Baselining is the answer to the problem of subjectivity in the computing experience. It provides you, as a systems administrator, the ability to 
1) know what good performance looks like,
 2) determine, by delta comparison, when things are not functioning properly and performing below designed expectations, and, 
3) help to correct any erroneous experiences—whether you are wrong, and the app is performing poorly, or perhaps something else is going wrong, on the user's end.

So how does baselining work, and what is the proper way to perform it, to achieve this desired outcome? I'm glad you asked!

In my experience, many people baseline a system before Go Live—that is, without any users on it. Now, that is important. However, a true production baseline must be performed under normal user workload and resource consumption, otherwise how will you know if anything is not operating as expected?
Picture
A few things to remember; call them the "gotchas" of performance baselining.
  • Utilization is a measure of resource consumption, not user workload.
  • Latency is a measure of resource transmission, not user experience.

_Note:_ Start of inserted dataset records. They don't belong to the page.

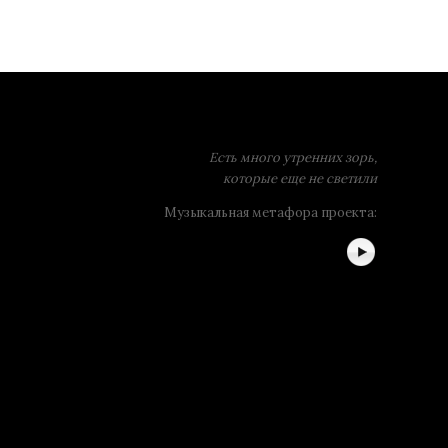
Есть много утренних зорь,
которые еще не светили
Музыкальная метафора проекта:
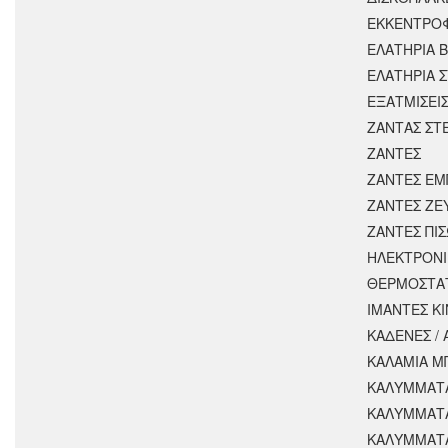
ΕΚΚΕΝΤΡΟ
ΕΛΑΤΗΡΙΑ 
ΕΛΑΤΗΡΙΑ 
ΕΞΑΤΜΙΣΕΙ
ΖΑΝΤΑΣ ΣΤ
ΖΑΝΤΕΣ
ΖΑΝΤΕΣ ΕΜ
ΖΑΝΤΕΣ ΖΕ
ΖΑΝΤΕΣ ΠΙ
ΗΛΕΚΤΡΟΝΙ
ΘΕΡΜΟΣΤΑ
ΙΜΑΝΤΕΣ Κ
ΚΑΔΕΝΕΣ /
ΚΑΛΑΜΙΑ Μ
ΚΑΛΥΜΜΑΤΑ
ΚΑΛΥΜΜΑΤ
ΚΑΛΥΜΜΑΤ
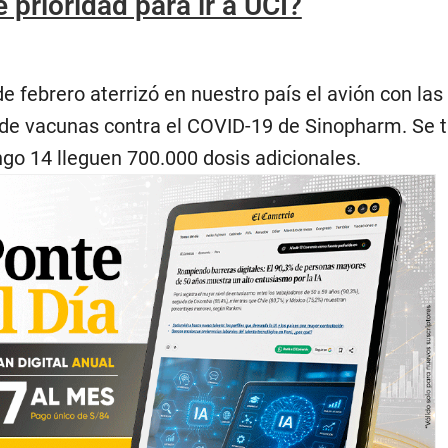
 prioridad para ir a UCI?
e febrero aterrizó en nuestro país el avión con las
e de vacunas contra el COVID-19 de Sinopharm. Se 
ngo 14 lleguen 700.000 dosis adicionales.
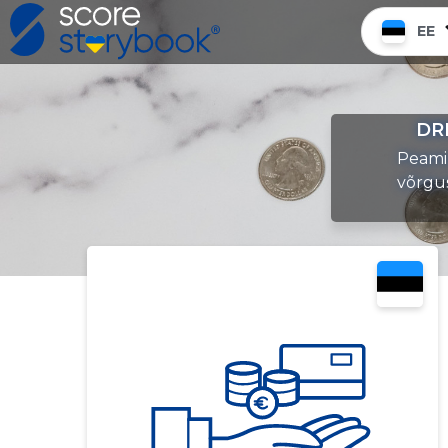
EE
DRI
Peamin
võrgu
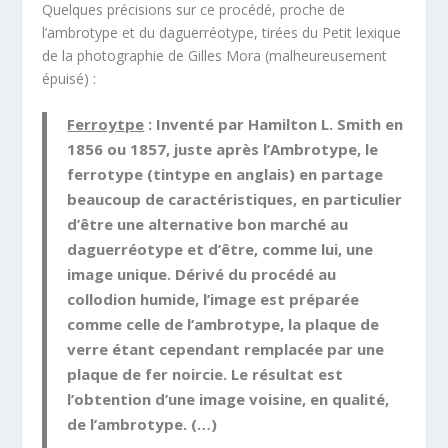
Quelques précisions sur ce procédé, proche de
l’ambrotype et du daguerréotype, tirées du Petit lexique
de la photographie de Gilles Mora (malheureusement
épuisé) :
Ferroytpe
: Inventé par Hamilton L. Smith en
1856 ou 1857, juste après l’Ambrotype, le
ferrotype (tintype en anglais) en partage
beaucoup de caractéristiques, en particulier
d’être une alternative bon marché au
daguerréotype et d’être, comme lui, une
image unique. Dérivé du procédé au
collodion humide, l’image est préparée
comme celle de l’ambrotype, la plaque de
verre étant cependant remplacée par une
plaque de fer noircie. Le résultat est
l’obtention d’une image voisine, en qualité,
de l’ambrotype. (…)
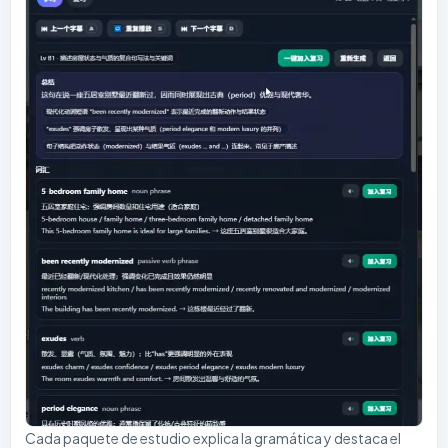
Cada paquete de estudio explica la gramática y destaca el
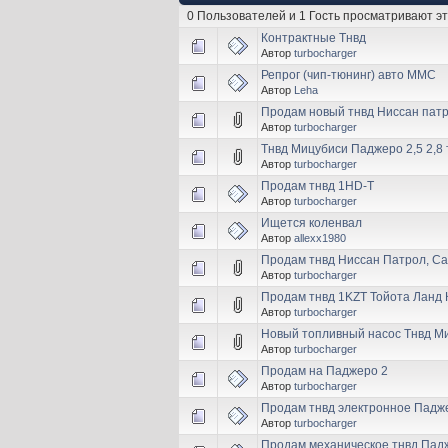
0 Пользователей и 1 Гость просматривают эт
Контрактные Тнвд
Автор
turbocharger
Репрог (чип-тюнинг) авто ММС
Автор
Leha
Продам новый тнвд Ниссан пат
Автор
turbocharger
Тнвд Мицубиси Паджеро 2,5 2,8
Автор
turbocharger
Продам тнвд 1HD-T
Автор
turbocharger
Ищется коленвал
Автор
allexx1980
Продам тнвд Ниссан Патрол, С
Автор
turbocharger
Продам тнвд 1KZT Тойота Ланд 
Автор
turbocharger
Новый топливный насос Тнвд М
Автор
turbocharger
Продам на Паджеро 2
Автор
turbocharger
Продам тнвд электронное Падже
Автор
turbocharger
Продам механическое тнвд Падж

Too often our designs are based on static calculations: I know each VDI session will consume 500MHz of processor and produce .25Mbps of LAN traffic. Scale out. We create a modular "pod" if you will to figure out what we need for hardware, etc. And this is a great practice, and is used by virtually everyone when it comes to sizing.

The problem enters, most often, when VMware admins and other Sysadmins take what is meant to be a sizing guideline and turn it into a baseline—a function for which it was never intended. The sizing guideline is for purchasing and initial configuration; it is a place to start, whereas a baseline is really supposed to be representative of the end-state at go-live under normal operating conditions.

So how do you baseline? Well, you use the same tools, you just use them properly. You can use simulated user loads, but in my experience users are less predictable than we think. It is best, if possible, to perform your final baseline under normal user workload conditions, if possible over several days. And you should be able to summarize it as such—keep it simple for your users and boss's boss:

VDI baseline: On an average Monday, we have
  • 127 users logged in, with a peak login hours at 7:45–8:30am.
  • 58% CPU utilization per host, 78% during peak login
  • 62% RAM utilization per host, 68% during peak login
  • 12% network utilization per host, 35% during peak login
  • 2.3ms average latency per datastore, 15.8ms during peak login

Make sure that you have a baseline not just for servers in general, but for specific workloads, too. In this case above, I used VDI as an example.

Make sense? So avoid the trap of laziness, and do the hard work of optimizing and recording a baseline, and your future self will thank you greatly for it. And by the way, a tool like VMware vSphere Operations Manager or NetApp OnCommand Performance Manager can assist you greatly along the way.